== TEXT EXCERPT

If you are an Alii Kai II owner call Tom Deinet at 808-445-1116 from 10am-5pm PST Monday-Friday for details and other payment options.

Sterling


----------



## chellej (Oct 15, 2013)

Kauai Kid said:


> Here it is mid Oct, allegedly low season, and the roads are packed, the church was standing room only this morning, all parking spots were taken at the grocery store, the store has been out of stock for several items over several days.
> 
> Store manager said they weren't expecting such heavy sales this time of year.
> 
> ...



Flew home last night....lots of thunder and lightning....told my DH the island wanted me to stay but he didn't buy it. :annoyed: So I am back in 57 degrees...and going down into 30's at night.

I was very surprised how busy it was for Oct.   We went to Kee Beach and cars were parked clear back to the gardens and folks walking in.  The luau was packed and so was  the cruise.  Shell resort was booked full....glad too see that things are picking up


----------



## Kauai Kid (Oct 17, 2013)

*What to do with your inheritance from your rich Uncle*

Your can buy a unit at Alii Kai I, right on the bluff at Princeville.

asking $499,000
2 br 2 bath
A whopping 886 sq ft
Fully furnished
Taxes $2390/year
Association Fees $6768/yr
Taxes+Association Fees = $9158/yr or $763.17/mo
Insurance costs unknown
That is only $563/sq ft  

Sterling


----------



## slip (Oct 17, 2013)

And you can get two at twice the price.


----------



## Fisch (Oct 17, 2013)

slip said:


> And you can get two at twice the price.



:rofl::rofl:


----------



## Fisch (Oct 17, 2013)

Kauai Kid said:


> Your can buy a unit at Alii Kai I, right on the bluff at Princeville.
> 
> asking $499,000
> 2 br 2 bath
> ...



Where's the link.  I can sell me first born.


----------



## Kauai Kid (Oct 17, 2013)

====
== RAW DATA

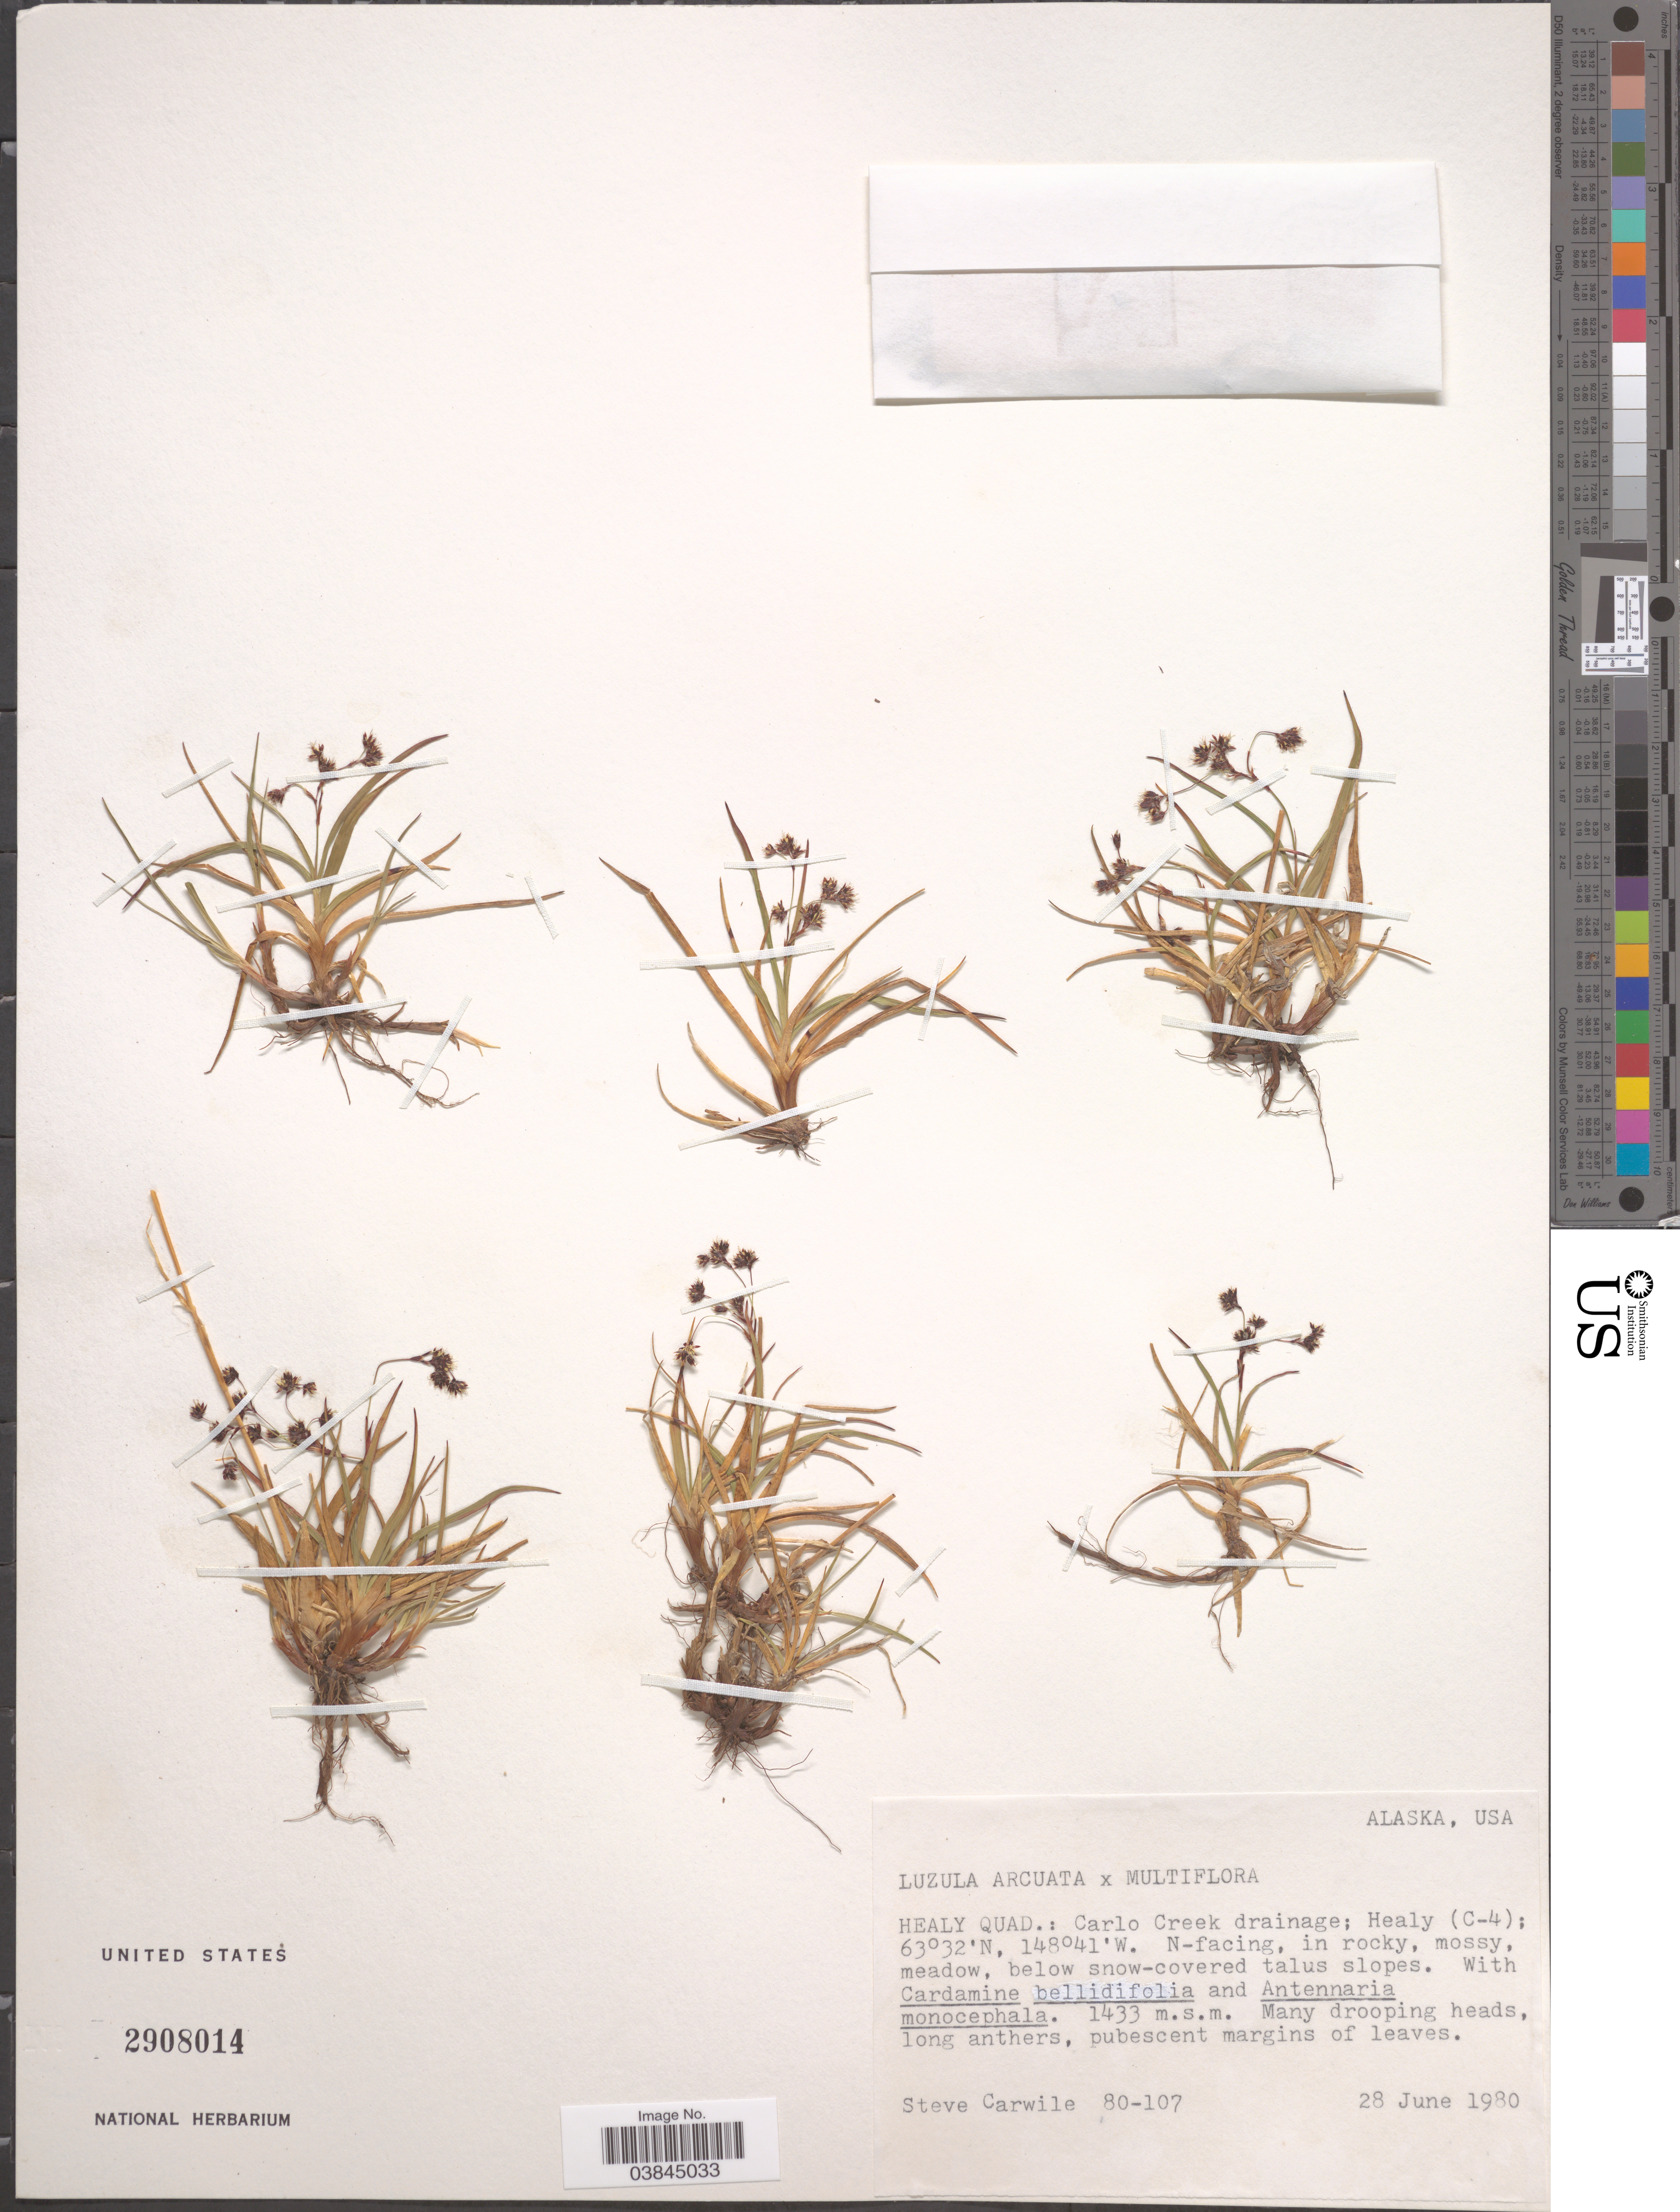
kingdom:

====

● WHAT YOU SHOULD DO: Can you write what comes next in the Kauai thread, picking up right after its last line? You won't need the listing.

● RESPONSE BELOW:
*Mediterranean Gourmet Luau*

Mixed review-some good some very bad:

GOOD POINTS

Convenient to Princeville
Extremely scenic drive with 5 mph curves and breathtaking scenery
Good food for a buffet
Great location--arrive early to see breakers hitting reef
Strange singing--people actually harmonizing rare for these days :hysterical:  
One free drink included in price
Friendly staff remembered us from 18 months ago
Exotic dancing, beautiful girls and handsome guys, and many costume changes to beautiful Hawaiian music
Explanation of hand movement meanings
Starts on Tuesdays at 6pm--get there early and let aloha flow over you

BAD POINTS
Totally inconsiderate table of four haoles talking so loudly during the warm up music prior to the buffet.  Couldn't hear the MC at times.  Ignored the request for silence during the Pule (prayer) prior to start of buffet.  Members of three adjacent tables talked to management about them and finally they cut down the volume to a tolerable level.

Too many people crammed into facility.  We couldn't even see the stage at times, however there was a space carved into the middle of the restaurant and one dancer performed directly in front of us.

Incredibly hot in our area because in certain locations in the restaurant there are no fans in certain areas to keep customers cooler.

Be sure there is a designated driver for the trip back because the road is even curvier and darker at night.

Highlight of the evening was seeing Hanalei Bay with a full moon and necking with my best girl ever for a few minutes.  Met her 43 years ago.  Beautiful then and even more so now.  

Sterling


----------



## slip (Oct 17, 2013)

Thanks for the post Sterling. Sounds like you had a good time even with the
Bad points. Something about Kauai that makes us all feel a little younger.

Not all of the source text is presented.